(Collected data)
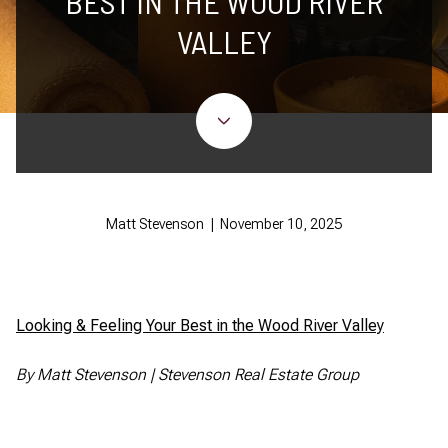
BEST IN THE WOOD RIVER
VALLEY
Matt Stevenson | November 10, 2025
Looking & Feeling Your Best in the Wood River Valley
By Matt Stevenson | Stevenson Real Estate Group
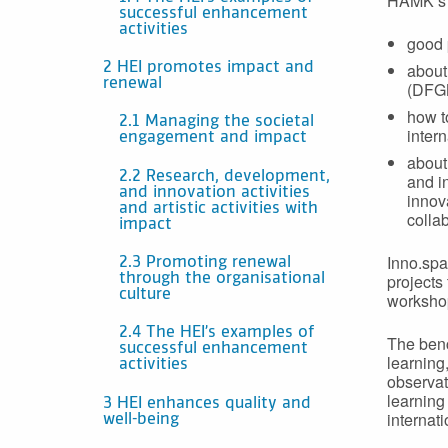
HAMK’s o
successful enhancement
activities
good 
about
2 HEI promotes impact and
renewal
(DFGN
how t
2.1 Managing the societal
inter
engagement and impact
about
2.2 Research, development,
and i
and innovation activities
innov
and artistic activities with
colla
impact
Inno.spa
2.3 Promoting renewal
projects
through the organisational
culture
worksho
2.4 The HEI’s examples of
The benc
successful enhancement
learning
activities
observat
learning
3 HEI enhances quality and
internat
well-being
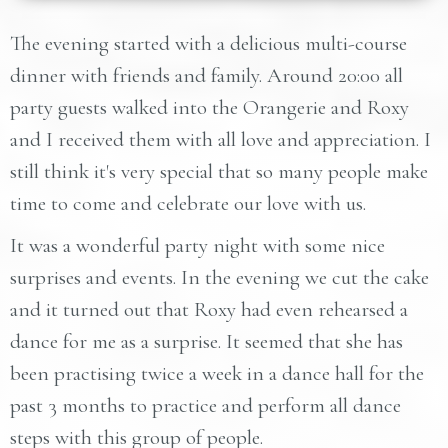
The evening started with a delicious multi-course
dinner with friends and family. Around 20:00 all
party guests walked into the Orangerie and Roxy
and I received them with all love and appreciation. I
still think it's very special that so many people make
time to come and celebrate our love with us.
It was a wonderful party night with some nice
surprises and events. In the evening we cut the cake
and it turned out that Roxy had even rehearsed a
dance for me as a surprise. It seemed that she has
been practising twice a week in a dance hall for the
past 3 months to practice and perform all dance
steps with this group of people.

Activity: Among the lines above, count those that include the word "Stevenson". Give only the result.

Finished task: 2